#### What the task asks:
Return only that part of the material below which starts with the line containing "left hip: (251, 293)" and goes on through the line containing "left ear: (328, 249)", restated exactly.

#### Provided data:
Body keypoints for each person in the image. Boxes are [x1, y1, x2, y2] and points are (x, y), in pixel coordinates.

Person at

* * *

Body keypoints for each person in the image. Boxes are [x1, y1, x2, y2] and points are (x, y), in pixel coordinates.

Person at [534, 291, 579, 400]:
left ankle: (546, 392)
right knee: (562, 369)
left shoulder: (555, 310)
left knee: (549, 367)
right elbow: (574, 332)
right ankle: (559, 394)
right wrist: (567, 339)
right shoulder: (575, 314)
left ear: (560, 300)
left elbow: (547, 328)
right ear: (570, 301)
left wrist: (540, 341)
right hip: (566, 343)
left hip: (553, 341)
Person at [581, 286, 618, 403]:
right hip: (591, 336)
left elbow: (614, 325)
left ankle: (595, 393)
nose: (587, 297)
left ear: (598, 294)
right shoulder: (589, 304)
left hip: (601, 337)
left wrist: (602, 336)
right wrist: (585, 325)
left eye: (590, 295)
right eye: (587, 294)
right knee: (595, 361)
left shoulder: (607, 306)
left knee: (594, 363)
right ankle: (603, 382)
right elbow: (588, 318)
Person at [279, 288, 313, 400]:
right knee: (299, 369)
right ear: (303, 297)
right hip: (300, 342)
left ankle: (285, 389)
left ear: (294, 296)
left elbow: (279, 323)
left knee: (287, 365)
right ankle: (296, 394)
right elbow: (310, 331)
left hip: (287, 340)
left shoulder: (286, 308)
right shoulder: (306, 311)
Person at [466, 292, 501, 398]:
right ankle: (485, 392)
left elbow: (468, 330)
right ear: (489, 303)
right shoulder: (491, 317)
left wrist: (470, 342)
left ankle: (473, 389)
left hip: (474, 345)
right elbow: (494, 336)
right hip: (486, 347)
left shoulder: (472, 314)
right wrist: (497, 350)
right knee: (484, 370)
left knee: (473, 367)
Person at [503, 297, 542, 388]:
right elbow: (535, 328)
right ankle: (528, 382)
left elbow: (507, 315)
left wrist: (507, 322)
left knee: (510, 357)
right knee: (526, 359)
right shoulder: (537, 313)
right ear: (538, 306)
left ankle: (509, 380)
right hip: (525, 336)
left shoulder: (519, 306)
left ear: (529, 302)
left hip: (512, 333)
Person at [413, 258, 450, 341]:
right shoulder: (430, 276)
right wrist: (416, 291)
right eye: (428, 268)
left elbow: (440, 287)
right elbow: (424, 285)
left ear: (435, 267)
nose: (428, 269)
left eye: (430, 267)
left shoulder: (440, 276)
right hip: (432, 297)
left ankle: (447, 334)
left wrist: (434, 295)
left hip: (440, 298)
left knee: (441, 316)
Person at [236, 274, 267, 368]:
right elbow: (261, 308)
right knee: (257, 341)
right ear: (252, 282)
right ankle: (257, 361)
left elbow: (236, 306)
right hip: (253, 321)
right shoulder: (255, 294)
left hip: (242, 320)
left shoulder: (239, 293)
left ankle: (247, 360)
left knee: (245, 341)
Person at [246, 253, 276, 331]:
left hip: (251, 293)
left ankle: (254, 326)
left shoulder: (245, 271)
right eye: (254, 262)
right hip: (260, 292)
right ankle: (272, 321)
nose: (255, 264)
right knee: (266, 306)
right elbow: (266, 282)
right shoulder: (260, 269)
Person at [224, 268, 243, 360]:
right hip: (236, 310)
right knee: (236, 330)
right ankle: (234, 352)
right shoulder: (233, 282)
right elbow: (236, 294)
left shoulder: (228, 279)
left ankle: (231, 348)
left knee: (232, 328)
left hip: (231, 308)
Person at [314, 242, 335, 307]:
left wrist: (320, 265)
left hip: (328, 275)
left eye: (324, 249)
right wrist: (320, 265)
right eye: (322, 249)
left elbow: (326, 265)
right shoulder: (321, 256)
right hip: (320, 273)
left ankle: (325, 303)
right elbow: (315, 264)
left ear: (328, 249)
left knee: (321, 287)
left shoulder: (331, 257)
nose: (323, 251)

#### Written solution:
left hip: (251, 293)
left ankle: (254, 326)
left shoulder: (245, 271)
right eye: (254, 262)
right hip: (260, 292)
right ankle: (272, 321)
nose: (255, 264)
right knee: (266, 306)
right elbow: (266, 282)
right shoulder: (260, 269)
Person at [224, 268, 243, 360]:
right hip: (236, 310)
right knee: (236, 330)
right ankle: (234, 352)
right shoulder: (233, 282)
right elbow: (236, 294)
left shoulder: (228, 279)
left ankle: (231, 348)
left knee: (232, 328)
left hip: (231, 308)
Person at [314, 242, 335, 307]:
left wrist: (320, 265)
left hip: (328, 275)
left eye: (324, 249)
right wrist: (320, 265)
right eye: (322, 249)
left elbow: (326, 265)
right shoulder: (321, 256)
right hip: (320, 273)
left ankle: (325, 303)
right elbow: (315, 264)
left ear: (328, 249)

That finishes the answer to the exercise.